Europe’s demand response capacity is currently barely enough to even power a DeLorean, but over the next four years its capacity will boom to more than 12 gigawatts (GW*) of power. The same goes for countries in the Asia-Pacific region. In fact, the Global Demand Response Market is growing at CAGR of 16.6 percent from 2013-2018, in response to the global energy crisis and a pretty pressing need to alleviate stress on power grids worldwide.
*Here’s a useful article to provide some context on exactly how much a GW is.
What is Demand Response?
Anyone who has ever paid a hydro bill knows that electricity doesn’t come cheap, especially during peak hours. Demand response (DR) is a change in the electricity use of customers in response to changes in price or incentive payments designed to encourage less electricity use during peak times. It provides a way for utilities to manage system peaks by controlling customer loads, since the utility can better manage demand and supply while consumers benefit from incentives.
Full deployment of demand response has seen its fair share of troubles, since the whole system relies on smart metering and timely communication with customers.

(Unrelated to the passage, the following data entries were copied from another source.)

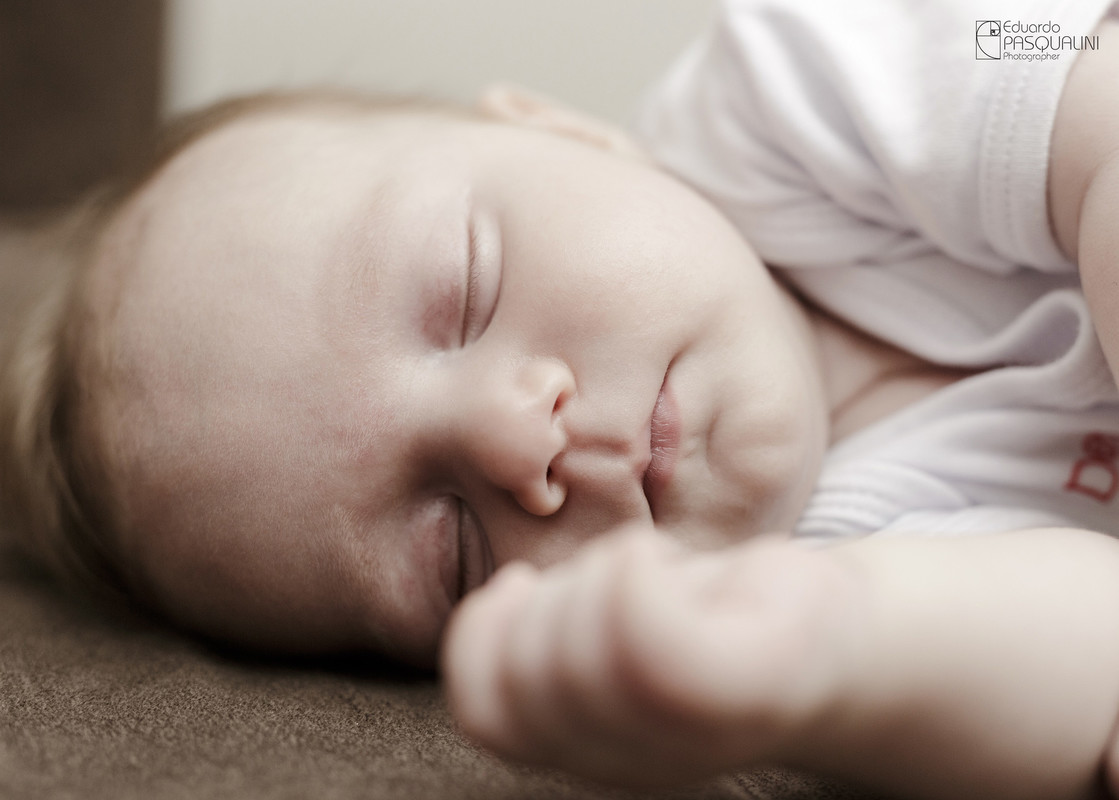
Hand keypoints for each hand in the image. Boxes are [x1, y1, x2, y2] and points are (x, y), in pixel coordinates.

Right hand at [440, 526, 856, 786]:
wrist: (840, 632)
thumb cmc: (716, 616)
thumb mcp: (619, 629)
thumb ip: (557, 631)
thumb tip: (504, 593)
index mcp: (588, 745)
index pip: (485, 713)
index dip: (476, 640)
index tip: (519, 584)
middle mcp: (631, 758)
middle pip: (526, 680)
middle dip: (545, 598)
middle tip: (605, 571)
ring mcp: (690, 730)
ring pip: (579, 655)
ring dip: (594, 578)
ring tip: (645, 564)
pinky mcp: (744, 684)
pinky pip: (647, 636)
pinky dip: (633, 573)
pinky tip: (660, 557)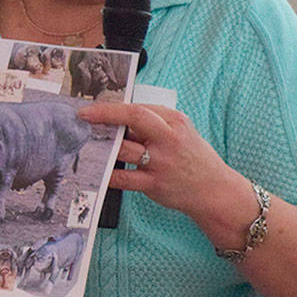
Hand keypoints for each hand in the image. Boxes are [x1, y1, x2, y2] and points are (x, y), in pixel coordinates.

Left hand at [77, 102, 245, 225]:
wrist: (213, 190)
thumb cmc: (192, 157)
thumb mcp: (181, 131)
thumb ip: (155, 123)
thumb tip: (118, 116)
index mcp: (175, 121)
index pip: (140, 108)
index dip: (112, 107)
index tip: (92, 108)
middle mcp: (169, 139)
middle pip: (135, 119)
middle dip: (106, 115)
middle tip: (83, 116)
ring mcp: (161, 162)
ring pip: (125, 150)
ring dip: (104, 146)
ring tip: (87, 143)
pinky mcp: (154, 184)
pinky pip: (124, 178)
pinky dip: (108, 175)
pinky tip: (98, 170)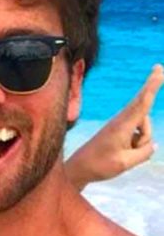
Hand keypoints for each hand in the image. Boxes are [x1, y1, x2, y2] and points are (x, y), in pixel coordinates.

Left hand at [66, 64, 163, 190]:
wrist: (79, 168)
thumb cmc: (100, 166)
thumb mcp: (125, 163)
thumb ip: (144, 153)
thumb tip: (153, 145)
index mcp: (122, 126)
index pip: (142, 102)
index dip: (152, 86)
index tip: (159, 71)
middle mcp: (122, 122)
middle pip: (144, 108)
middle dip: (152, 87)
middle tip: (159, 67)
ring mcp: (121, 126)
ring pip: (145, 129)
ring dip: (142, 142)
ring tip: (124, 155)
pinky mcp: (120, 131)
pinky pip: (139, 135)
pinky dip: (138, 145)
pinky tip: (124, 153)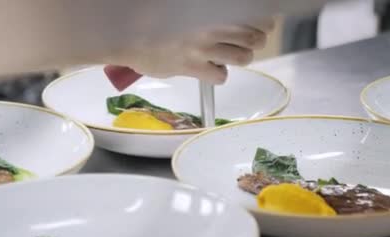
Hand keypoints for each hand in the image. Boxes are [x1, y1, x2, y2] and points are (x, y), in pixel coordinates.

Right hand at [108, 18, 275, 83]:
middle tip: (245, 41)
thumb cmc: (155, 16)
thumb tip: (231, 14)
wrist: (127, 33)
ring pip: (244, 57)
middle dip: (254, 40)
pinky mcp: (193, 66)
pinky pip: (221, 75)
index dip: (262, 21)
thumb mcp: (184, 4)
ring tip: (227, 55)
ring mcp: (203, 46)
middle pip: (256, 37)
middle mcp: (212, 23)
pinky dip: (218, 74)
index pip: (256, 14)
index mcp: (213, 7)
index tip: (259, 25)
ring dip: (240, 57)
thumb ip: (208, 9)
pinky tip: (208, 68)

But as smart meters take off globally, demand response is expected to follow-suit.
This approach has proven to be an effective demand control solution in the US and is currently being deployed in other parts of the world, in order to alleviate pressure on stressed out power grids.
Europe, the Middle East and Africa
The capacity in the DR market in the EMEA region is expected to grow at a CAGR of 52.8 percent from now to 2018, in response to rising electricity prices in Europe. Peak demand pricing will reach even higher levels over the next few years, which has the potential to put strain on the economy and increase the risk of power shortages and blackouts. Investing in more capacity to overcome this problem will be an expensive affair, but deployment of DR is expected to be a constructive solution to curbing peak load requirements.
APAC Region
The capacity in the DR market in the APAC region was less than 1 GW in 2013, but is expected boom to more than 10 GW by 2018, growing at a CAGR of 68.9 percent.
Carbon emission issues and huge power requirements are the primary factors triggering the growth of the DR market in this region. Pilot projects to deal with the increased power demand have been initiated in countries such as South Korea, China, Japan, India, Singapore, and Malaysia.
Japan will be a hub for DR technologies over the next few years, since the country has turned its attention to energy saving solutions to deal with the post-Fukushima disaster energy crisis. Additionally, huge demand from China and India—thanks to infrastructure modernization and a growing middle class in these countries—will also spur on significant growth in DR in these regions.